La nuit était un puits de cendres. Des veines de braise, néons rougeoyants, pulsaient tels de gros insectes phosphorescents sur les façades calcinées des immeubles. Anjel avait soif. Il avait l’impression de déambuler entre les vestiges d’un gigantesque incendie. Il avait soif, mais s’il cédait à l’appel de ses papilles pour éteindre les quelques bribes de conscience qui circulaient encore entre ses neurones, il ne pourrait plus parler.
Et il était là pour ça.
Au milieu des prostituées, Alice ressemblait à un artefact holographique projeté par un crap-artist. Elle était revêtue de pied en cap d’une combilatex noire au col évasé. Plantée tel un bâton de réglisse dans ses bottes rouges, elle appelait à être sucée par les badauds de passage, s’amincissant au fil des jours pour finir par ressembler à une sculpture de Giacometti. Sa délicieuse nonchalance la projetait dans un univers parallèle fait de silence et de flexions, de soupirs et de résignation, alors que les prostituées exhibaient tristement leurs chairs sanglées, leurs balconnets farcis, subissaient le poids de leur corps, comme collées au trottoir par l’aimant dévastateur de la fatalité.

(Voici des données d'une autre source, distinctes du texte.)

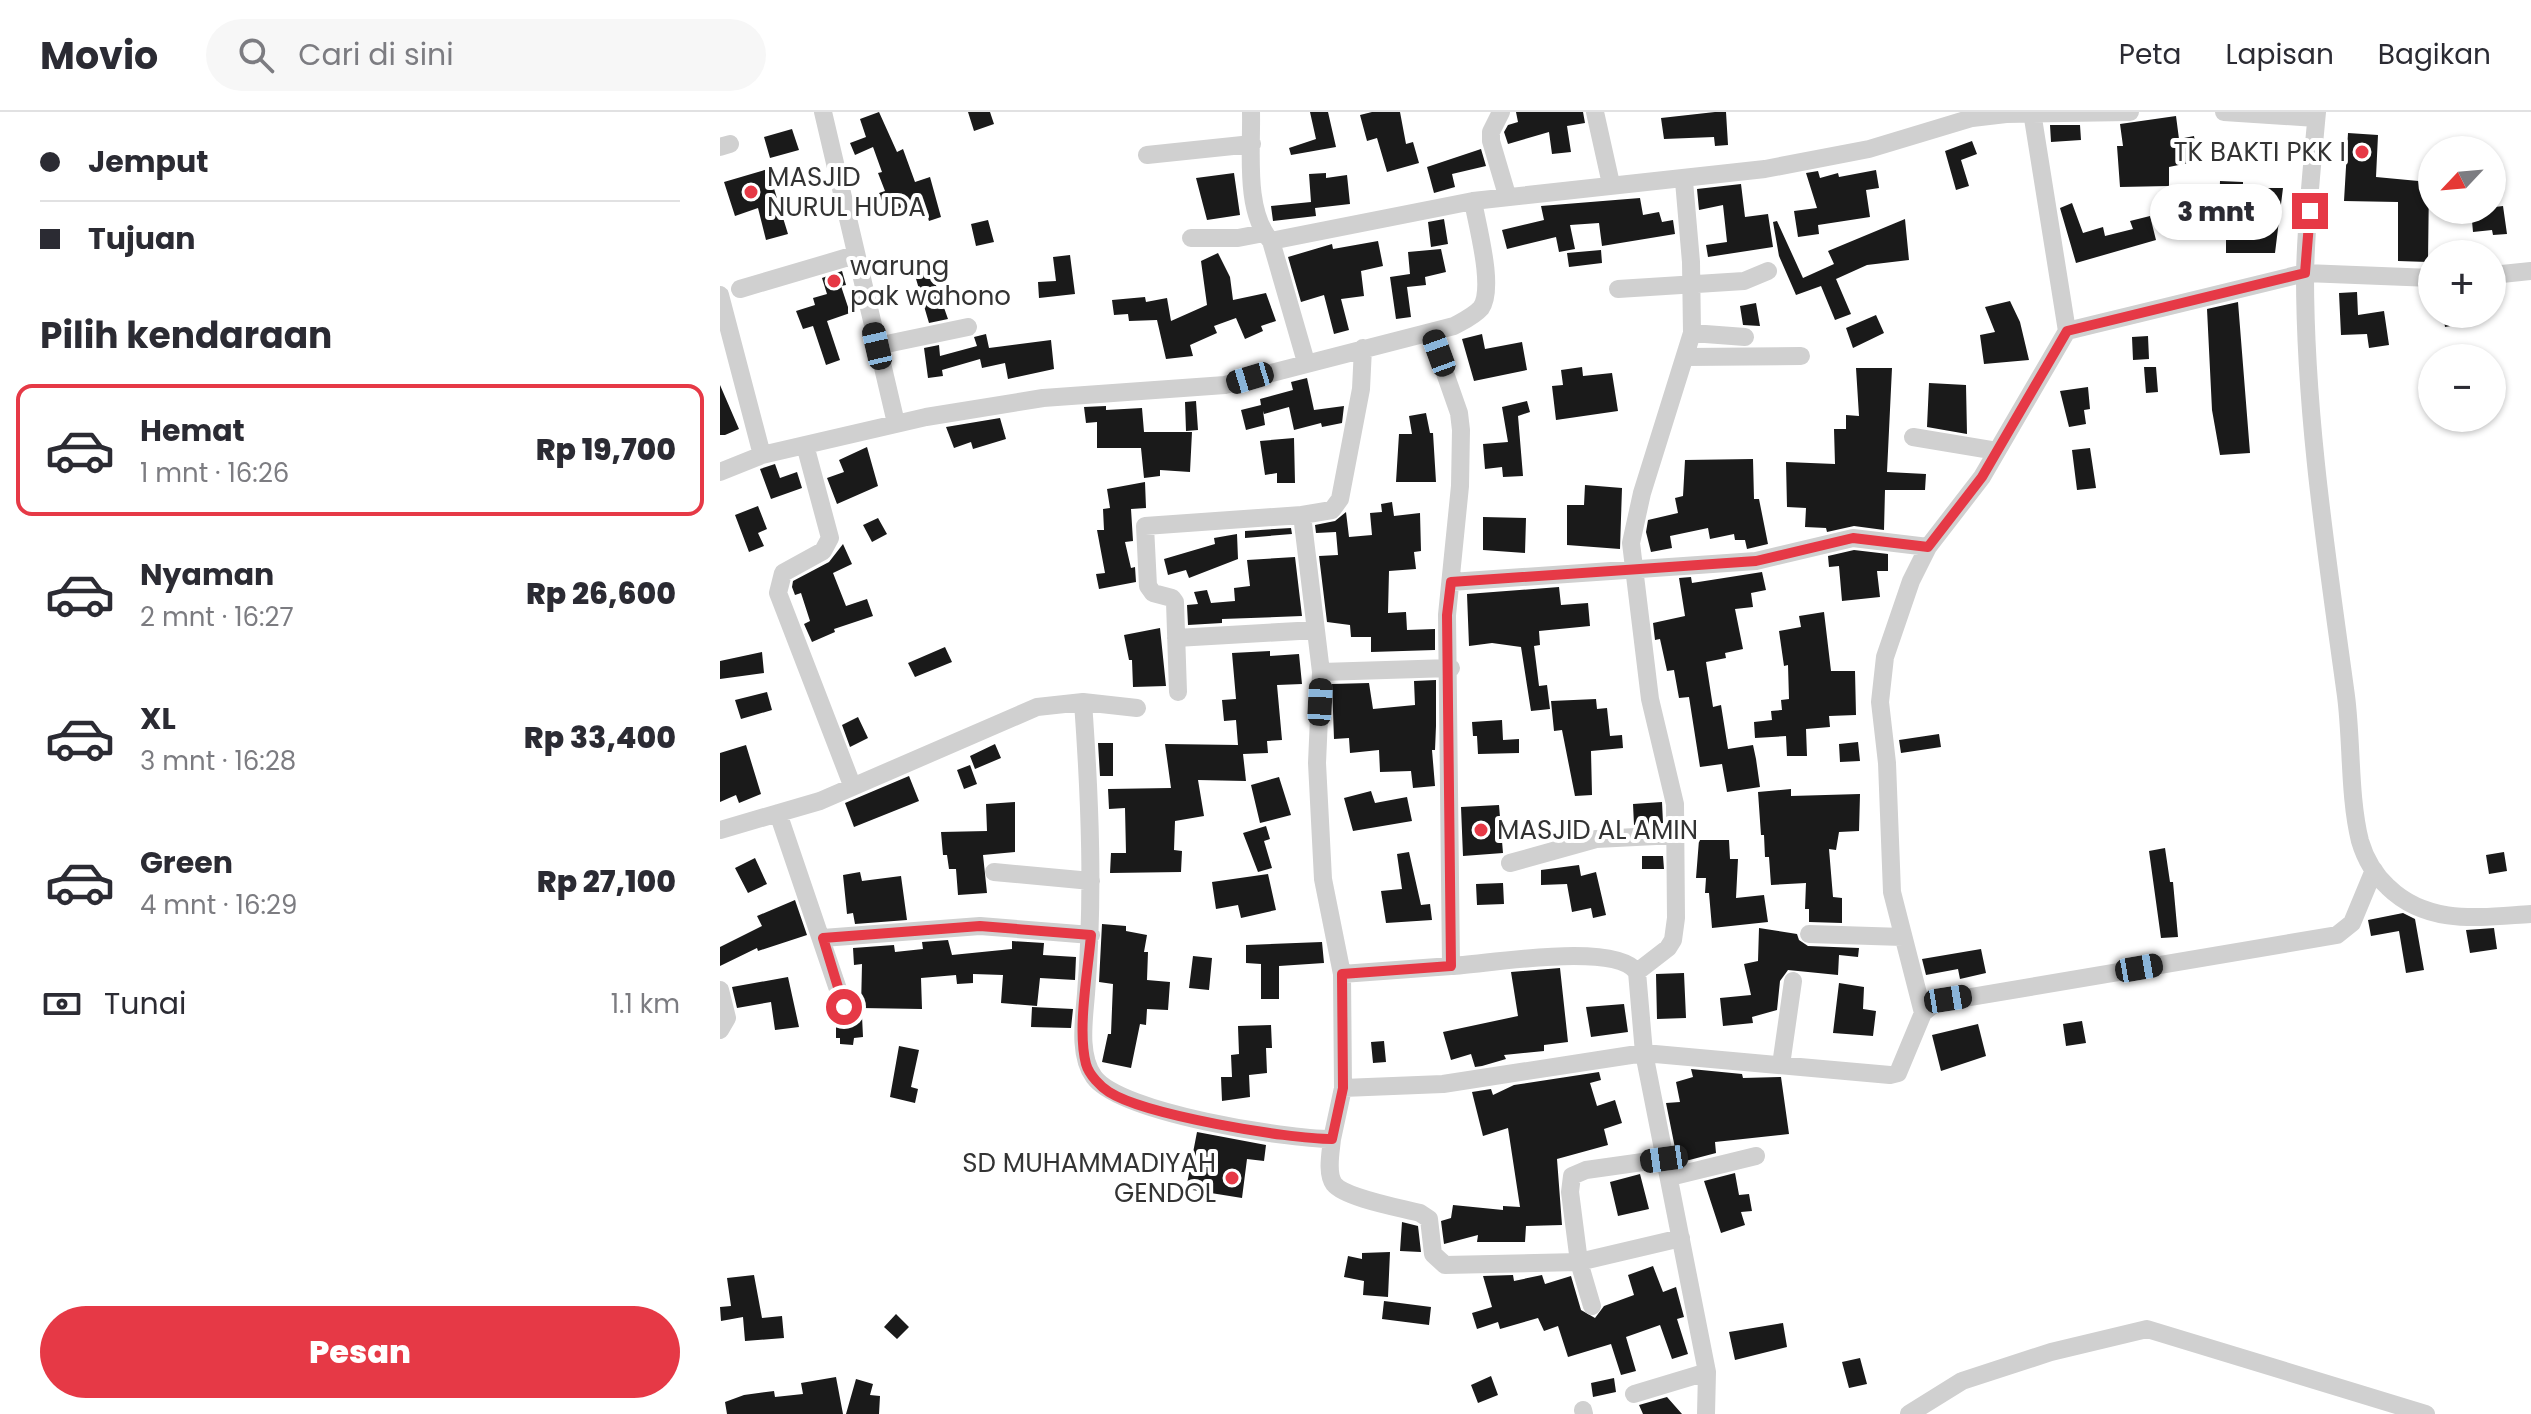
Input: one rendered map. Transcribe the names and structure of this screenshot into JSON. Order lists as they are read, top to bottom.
{
  "places": [
    "TK BAKTI PKK I",
    "MASJID NURUL HUDA",
    "warung pak wahono",
    "MASJID AL AMIN",
    "SD MUHAMMADIYAH GENDOL"
  ],
  "north": "bottom left",
  "page": {
    "header": "Movio",
    "search": "Cari di sini",
    "nav": ["Peta", "Lapisan", "Bagikan"],
    "banner": ["Jemput", "Tujuan"],
    "map_buttons": ["+", "−"],
    "bubble": "3 mnt",
    "heading": "Pilih kendaraan",
    "list": [
      {
        "name": "Hemat",
        "note": "1 mnt · 16:26",
        "value": "Rp 19,700"
      },
      {
        "name": "Nyaman",
        "note": "2 mnt · 16:27",
        "value": "Rp 26,600"
      },
      {
        "name": "XL",
        "note": "3 mnt · 16:28",
        "value": "Rp 33,400"
      },
      {
        "name": "Green",
        "note": "4 mnt · 16:29",
        "value": "Rp 27,100"
      }
    ],
    "pay": ["Tunai", "1.1 km"],
    "buttons": "Pesan"
  }
}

Anjel réprima un frisson de manque et s’avança vers Alice.
La jeune femme esquissa un sourire. « Tu es venu pour ta séance ou pour tirer un coup ? »
Anjel se massa négligemment l’arrête du nez. « Ça ne va pas fort, Alice. J’ai besoin de toi… »
Alice soupira. « Bon, j’ai compris… Allons-y. »
Une nettoyeuse municipale verte et blanche s’engagea à l’extrémité de la rue. Elle ressemblait à une grosse coccinelle qui essayait désespérément de s’envoler. Renâclant, crachant de violents jets chuintants par tous ses respirateurs thoraciques.
« Ils viennent nous faire chier de plus en plus tôt », lâcha une des prostituées en montrant ses fesses farcies de plasti-tentacules au conducteur de la nettoyeuse.
« Ils pourraient attendre que tous ces branleurs aient lâché leur purée », grommela une vieille pute à la mâchoire plombée par un dentier branlant.
Ricanant et vitupérant, elles se mirent toutes à l’abri de portes cochères ou dans l’ourlet grisâtre des bouches de pierre réservées aux passes rapides.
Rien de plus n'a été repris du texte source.